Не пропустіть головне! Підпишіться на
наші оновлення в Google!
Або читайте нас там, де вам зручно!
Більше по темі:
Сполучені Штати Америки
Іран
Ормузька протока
________
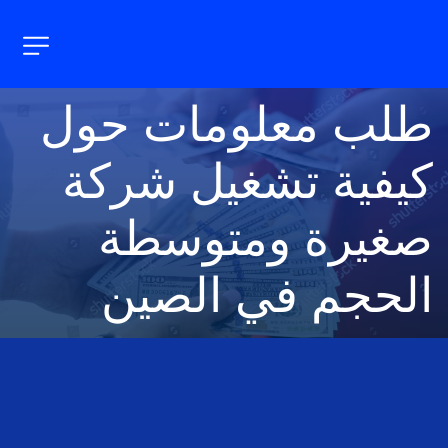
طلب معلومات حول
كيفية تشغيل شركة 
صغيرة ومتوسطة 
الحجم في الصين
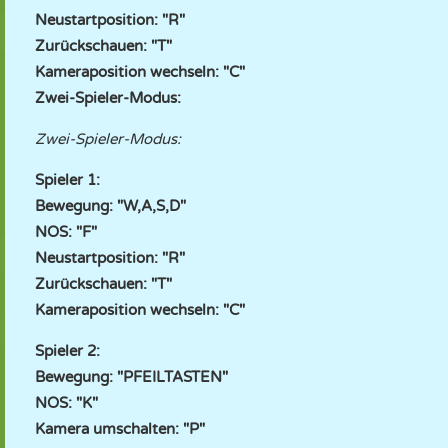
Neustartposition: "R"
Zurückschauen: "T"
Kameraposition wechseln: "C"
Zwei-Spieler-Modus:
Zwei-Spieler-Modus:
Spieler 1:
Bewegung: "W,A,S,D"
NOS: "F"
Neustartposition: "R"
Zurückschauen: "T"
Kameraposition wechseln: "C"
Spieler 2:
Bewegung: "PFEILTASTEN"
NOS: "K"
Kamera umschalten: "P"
________
WORK REQUIRED: Reproduce verbatim the lines of the records starting at the line containing "Не пропустіть головне! Підпишіться на" and ending at the line containing "Ормузька протока", both included.

SOLUTION BELOW:
Не пропустіть головне! Підпишіться на
наші оновлення в Google!
Або читайте нас там, де вам зручно!
Більше по темі:
Сполучені Штати Америки
Іран
Ормузька протока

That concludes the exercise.